Reproduce verbatim the stretch from the start of the rows below through the line containing "Reading left to right, transcribe", with both ends included. Omit the pictures.
### Extracted entries
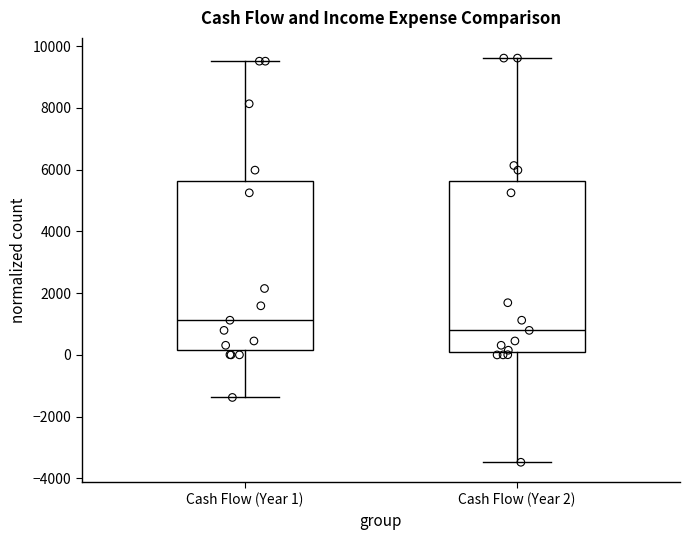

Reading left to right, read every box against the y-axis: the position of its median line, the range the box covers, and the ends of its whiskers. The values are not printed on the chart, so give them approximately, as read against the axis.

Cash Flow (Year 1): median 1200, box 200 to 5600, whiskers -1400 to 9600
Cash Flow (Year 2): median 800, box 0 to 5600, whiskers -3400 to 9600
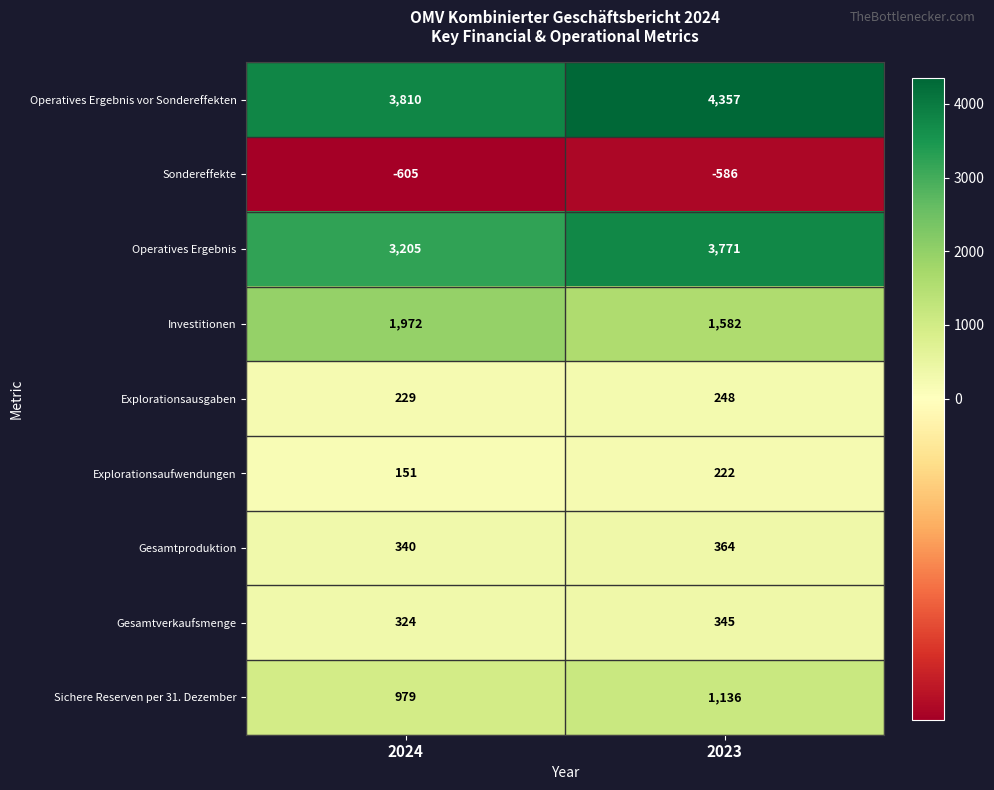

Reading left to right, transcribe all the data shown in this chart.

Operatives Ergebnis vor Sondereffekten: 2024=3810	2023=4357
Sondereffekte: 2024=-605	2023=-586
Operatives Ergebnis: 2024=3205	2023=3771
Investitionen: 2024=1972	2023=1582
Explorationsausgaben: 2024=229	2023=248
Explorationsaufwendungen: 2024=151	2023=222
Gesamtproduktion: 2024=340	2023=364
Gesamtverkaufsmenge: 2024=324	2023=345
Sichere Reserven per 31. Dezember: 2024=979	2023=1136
######
* [Written response]
Reading left to right, read every box against the y-axis: the position of its median line, the range the box covers, and the ends of its whiskers. The values are not printed on the chart, so give them approximately, as read against the axis.

Cash Flow (Year 1): median 1200, box 200 to 5600, whiskers -1400 to 9600
Cash Flow (Year 2): median 800, box 0 to 5600, whiskers -3400 to 9600

Reading left to right, transcribe all the data shown in this chart.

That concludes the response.